** KUTIPAN PILIHAN **
....

Setelah memasuki bahtera perkawinan atau tahbisan imamat, pada umumnya orang menikmati masa yang menarik dan mempesona, yaitu 'bulan madu'. Selama berbulan madu kiranya orang sungguh menikmati masa-masa indah dan mempesona, yang mendorong orang kemudian menjanjikan sesuatu yang luhur, mulia, tinggi dan menggiurkan, misalnya baik suami atau isteri akan setia saling mengasihi baik dalam untung maupun malang, sehat maupun sakit sampai mati, seorang imam berjanji untuk melayani umat dimanapun dan kapanpun dengan rendah hati. Ada kemungkinan orang menyebar-luaskan janji tersebut kepada siapapun tanpa perhitungan. Tiga rasul mengalami sesuatu yang indah dan mempesona, pengalaman penglihatan Yesus bersama dua nabi termashyur dalam perubahan rupa di bukit Tabor, namun Yesus berpesan kepada mereka "Jangan kamu ceriterakan penglihatan itu kepada seorang pun sebelum Anak Manusia dibangkitkan dari antara orang mati"  Selama memasuki masa Prapaskah ini ada kemungkinan kita juga menerima hiburan-hiburan rohani atau pencerahan dan kita tergerak untuk menceriterakannya kepada saudara-saudari kita. Namun baiklah dengan sabar kita membagikan pengalaman tersebut sampai di Hari Kemenangan, Hari Raya Paskah nanti.

 

"Jangan kamu ceriterakan penglihatan itu kepada seorang pun sebelum Anak Manusia dibangkitkan dari antara orang mati."(Mat 17:9)

 

Sabda Yesus ini mengingatkan dan mengajak kita semua untuk tidak mengumbar atau menyebar-luaskan seenaknya apa yang baik dalam diri kita atau yang kita miliki, misalnya cita-cita, harapan, dambaan, niat-niat, dst… Kita diharapkan untuk mencecap dalam-dalam atau meresapkan semua itu ke dalam hati sanubari, sehingga merasuki seluruh anggota tubuh kita. Maka baiklah selama masa Prapaskah ini kita mawas diri perihal janji-janji yang telah kita ikrarkan, misalnya janji baptis, janji perkawinan, janji imamat, kaul, janji pegawai atau pelajar, sumpah dst.. Ketika dalam mawas diri ada kemungkinan kita memperoleh pencerahan: suatu ajakan atau panggilan dan niat untuk memperbaharui janji, karena telah ingkar janji, hendaknya ajakan atau niat tersebut dicecap dalam-dalam dahulu dan di Trihari Suci nanti kita perbaharuilah dengan sepenuh hati.

....

** YANG PERLU DIKERJAKAN **
a) Menurut kutipan renungan Prapaskah, di bukit mana tiga rasul melihat Yesus berubah rupa bersama dua nabi?
b) Teruskan kutipan renungan Prapaskah mulai dari titik akhirnya.
Data yang disertakan di sini berasal dari sumber lain.

** DATA TERLAMPIR **
....

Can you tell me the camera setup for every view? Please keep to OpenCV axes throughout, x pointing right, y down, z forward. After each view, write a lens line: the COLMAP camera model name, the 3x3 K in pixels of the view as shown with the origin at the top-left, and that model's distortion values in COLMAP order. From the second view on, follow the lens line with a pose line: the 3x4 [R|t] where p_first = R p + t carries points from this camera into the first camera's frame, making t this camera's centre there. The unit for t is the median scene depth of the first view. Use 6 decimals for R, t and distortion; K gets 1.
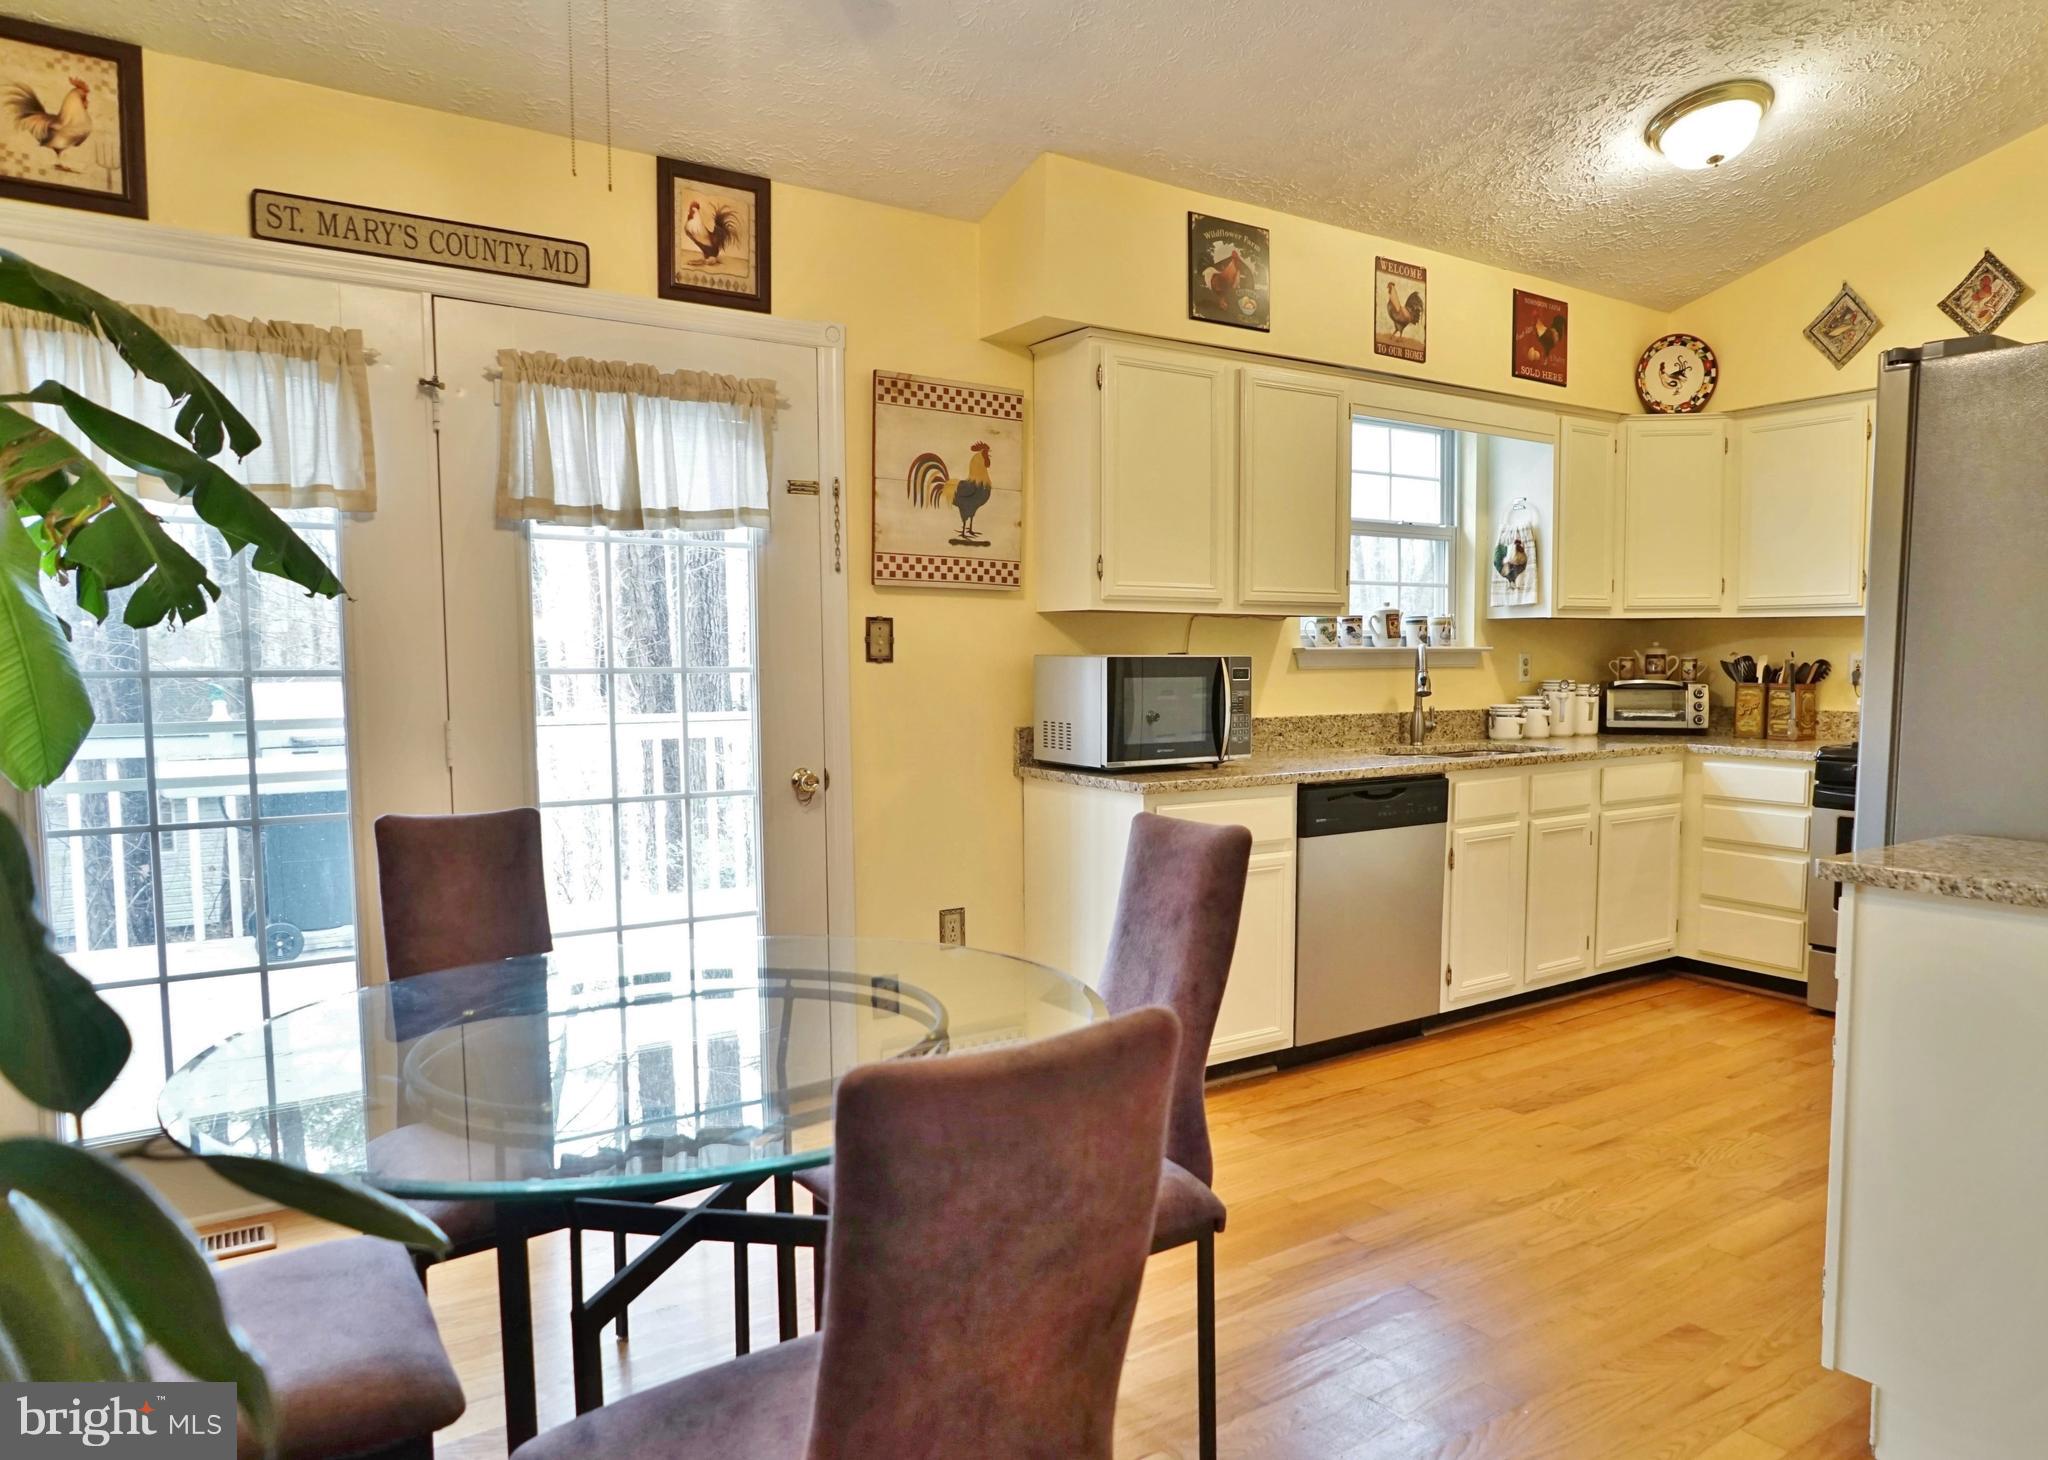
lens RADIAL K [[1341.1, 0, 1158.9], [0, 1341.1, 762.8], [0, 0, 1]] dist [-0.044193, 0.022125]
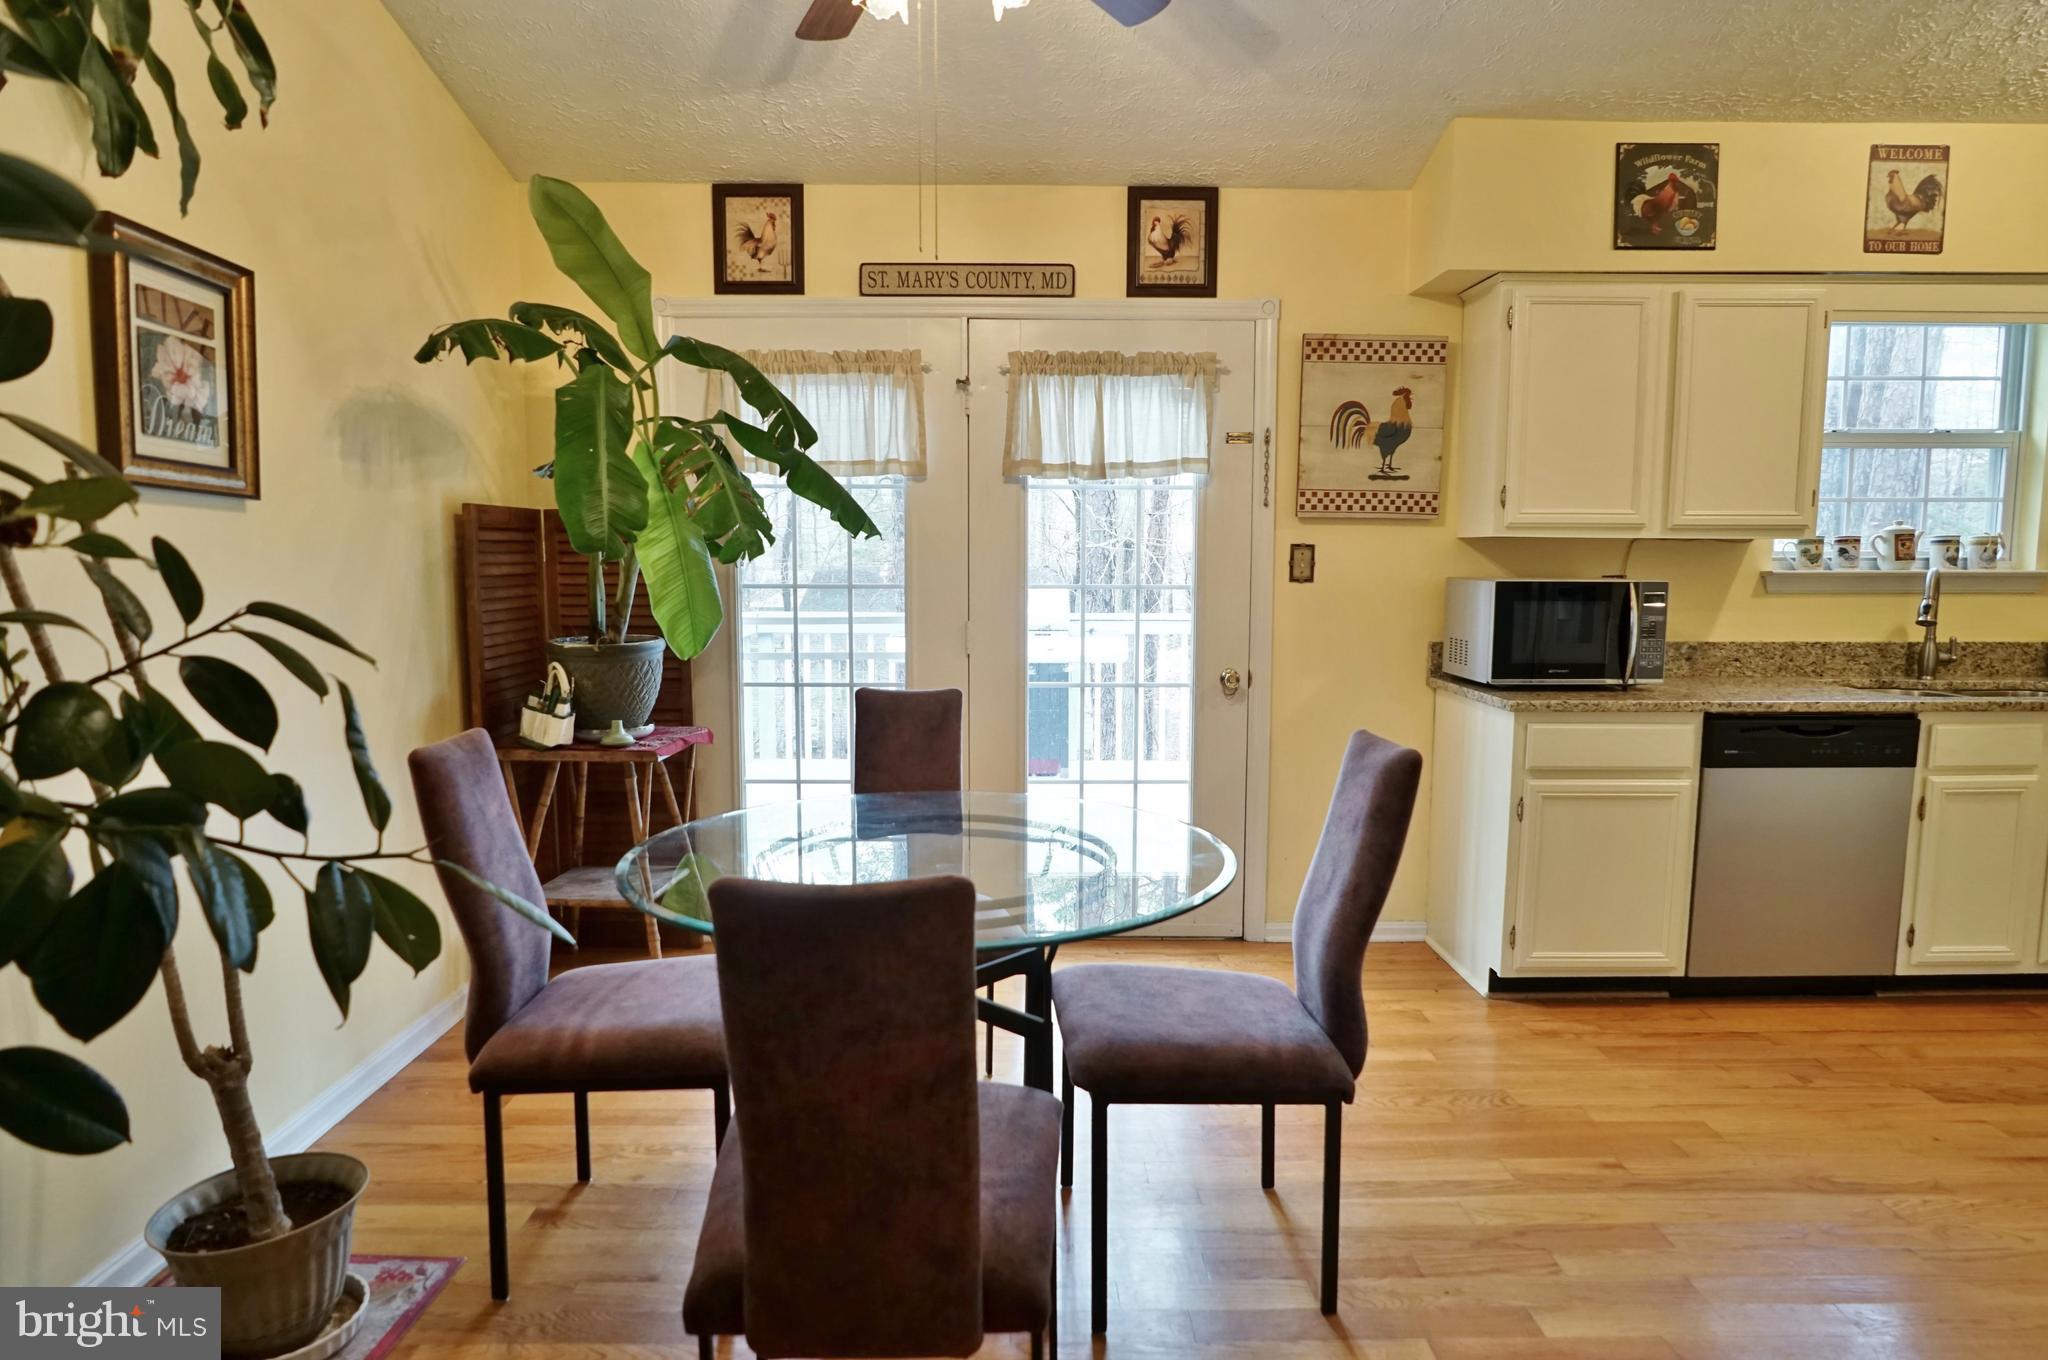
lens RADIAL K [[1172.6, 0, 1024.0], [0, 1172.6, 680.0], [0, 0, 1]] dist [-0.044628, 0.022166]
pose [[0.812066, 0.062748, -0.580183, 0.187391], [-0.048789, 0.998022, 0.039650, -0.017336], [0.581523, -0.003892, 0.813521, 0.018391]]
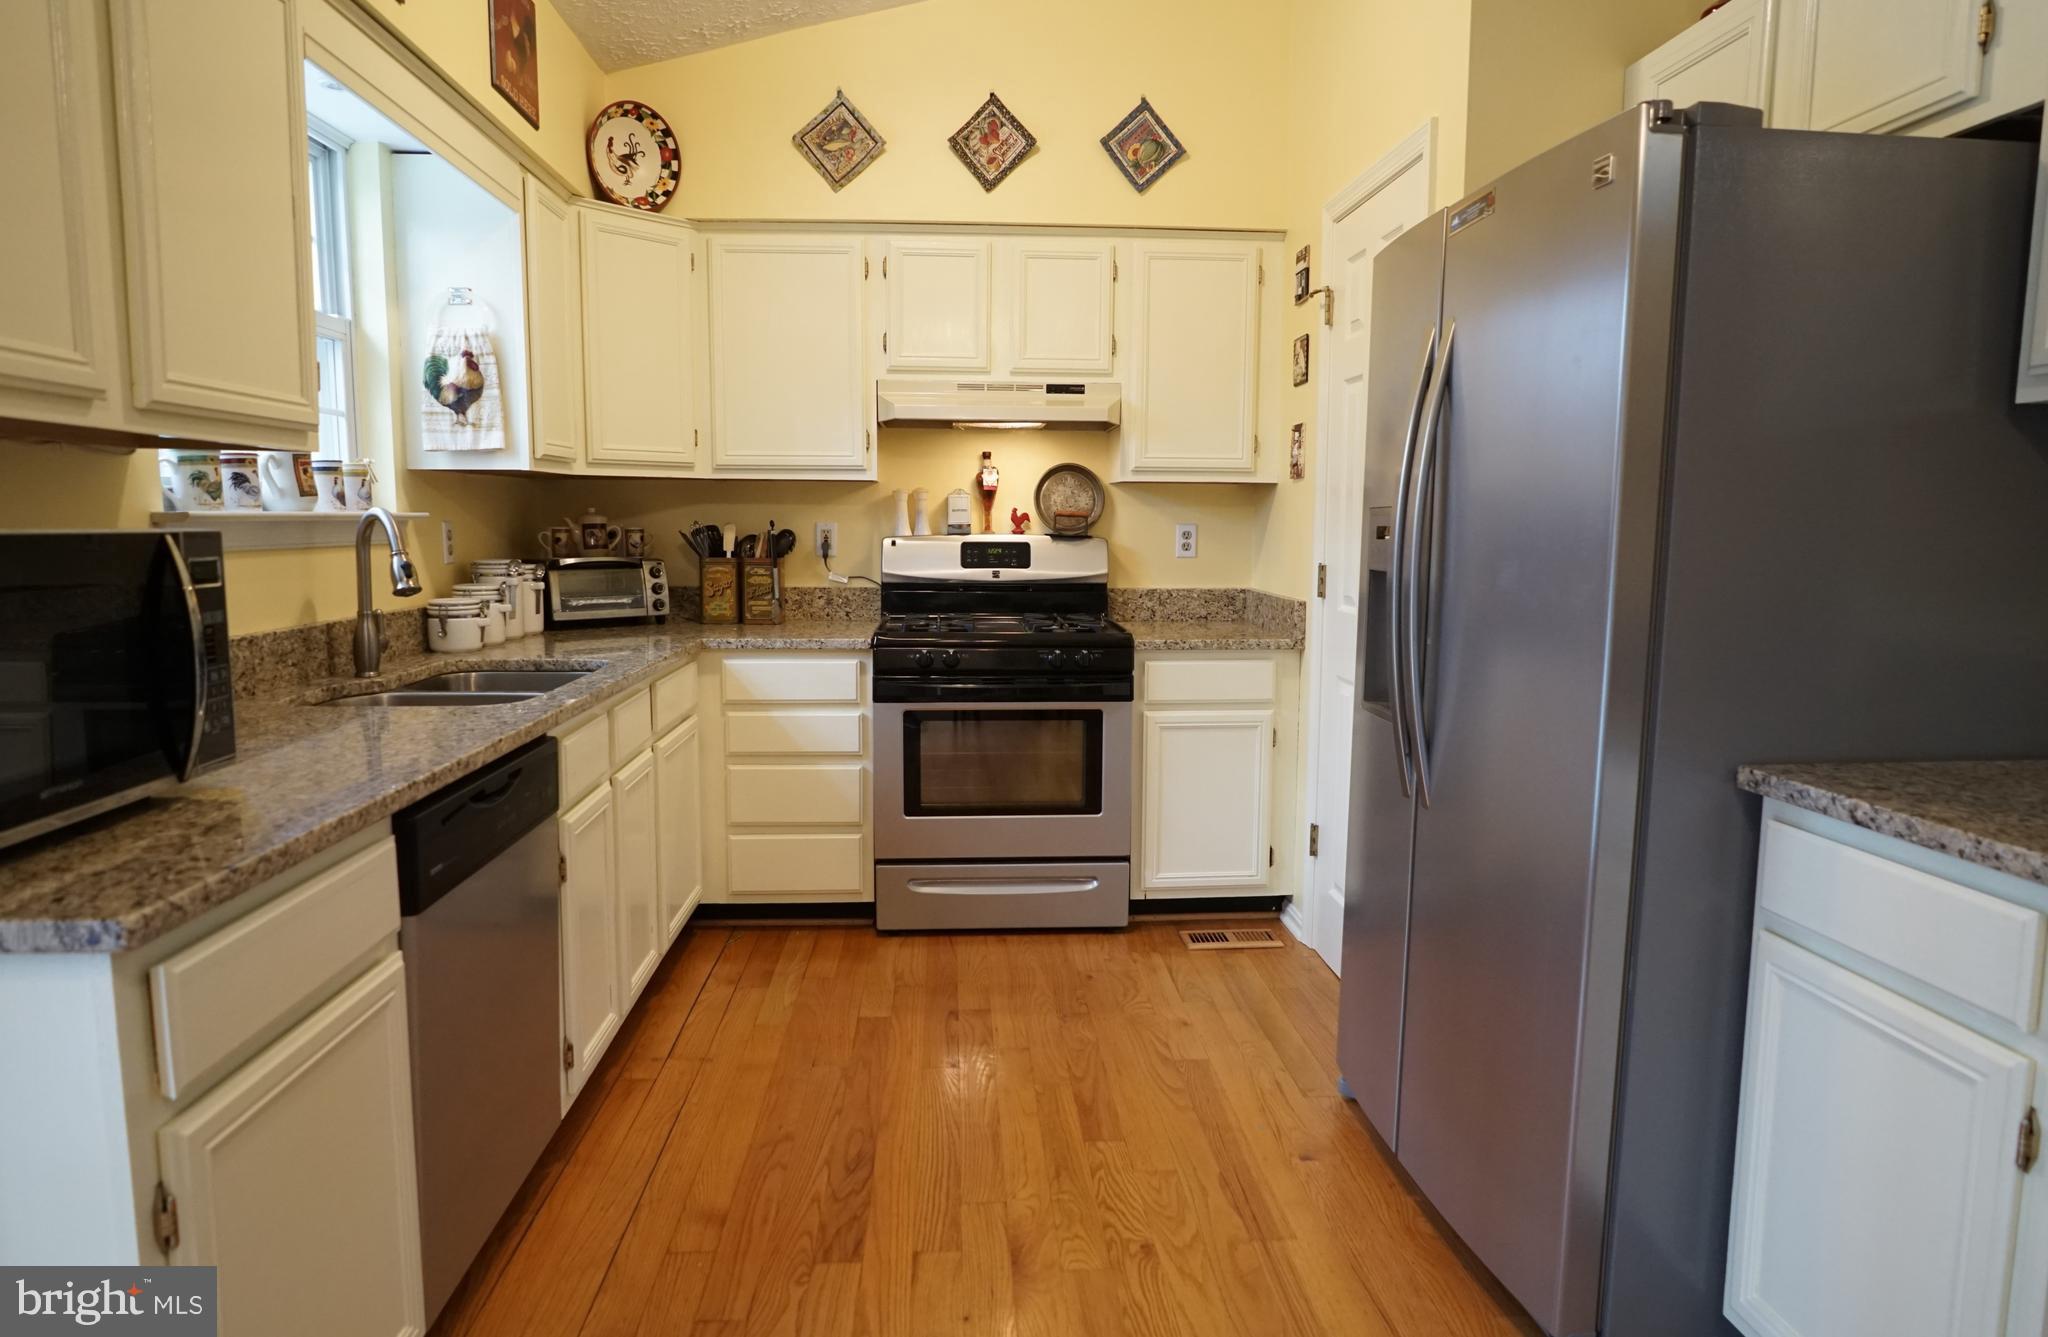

....

** JAWABAN TIAP TUGAS **
a) Di bukit Tabor.

b)
 

Keutamaan kesabaran itulah yang hendaknya kita perdalam selama masa Prapaskah. "Sabar adalah sikap dan perilaku yang menunjukkan kemampuan dalam mengendalikan gejolak diri dan tetap bertahan seperti keadaan semula dalam menghadapi berbagai rangsangan atau masalah" (Prof Dr Edi Sedyawati/edit: Pedoman Penanaman Budi Pekerti Luhur , Balai Pustaka – Jakarta 1997, hal 24). Gejolak dalam diri kita dapat bersifat baik atau buruk, bermoral atau amoral. Gejolak yang buruk dan amoral hendaknya dengan diam-diam ditahan seraya melakukan apa yang berlawanan alias yang baik dan bermoral. Ketika berbuat baik pun hendaknya juga dengan diam-diam, tak usah mencari muka, sebagaimana dipesankan oleh Yesus ketika memasuki masa Prapaskah, pada hari Rabu Abu :"Ingatlah, jangan kamu melakukan kewajiban agamamu di hadapan orang supaya dilihat mereka, karena jika demikian, kamu tidak beroleh upah dari Bapamu yang di sorga. Jadi apabila engkau memberi sedekah, janganlah engkau mencanangkan hal itu, seperti yang dilakukan orang munafik di rumah-rumah ibadat dan di lorong-lorong, supaya mereka dipuji orang. Aku berkata kepadamu: Sesungguhnya mereka sudah mendapat upahnya. Tetapi jika engkau memberi sedekah, janganlah diketahui tangan kirimu apa yang diperbuat tangan kananmu. Hendaklah sedekahmu itu diberikan dengan tersembunyi, maka Bapamu yang melihat yang tersembunyi akan membalasnya kepadamu." (Mat 6:1-4)      

 

Berbuat baik kepada sesama diharapkan tidak karena paksaan dalam bentuk apapun, melainkan merupakan kesaksian iman yang mendalam, meluap dari kedalaman hati sanubari. Maka baiklah kita renungkan sapaan atau peringatan Paulus kepada Timoteus di bawah ini. 

 

"Janganlah malu bersaksi tentang Tuhan kita dan janganlah malu karena aku, seorang hukuman karena Dia, melainkan ikutlah menderita bagi Injil-Nya oleh kekuatan Allah. Dialah yang menyelamatkan kita dan memanggil kita dengan panggilan kudus, bukan berdasarkan perbuatan kita, melainkan berdasarkan maksud dan kasih karunia-Nya sendiri, yang telah dikaruniakan kepada kita dalam Kristus Yesus sebelum permulaan zaman dan yang sekarang dinyatakan oleh kedatangan Juruselamat kita Yesus Kristus, yang oleh Injil telah mematahkan kuasa maut dan mendatangkan hidup yang tidak dapat binasa" (2Tim 1:8-10)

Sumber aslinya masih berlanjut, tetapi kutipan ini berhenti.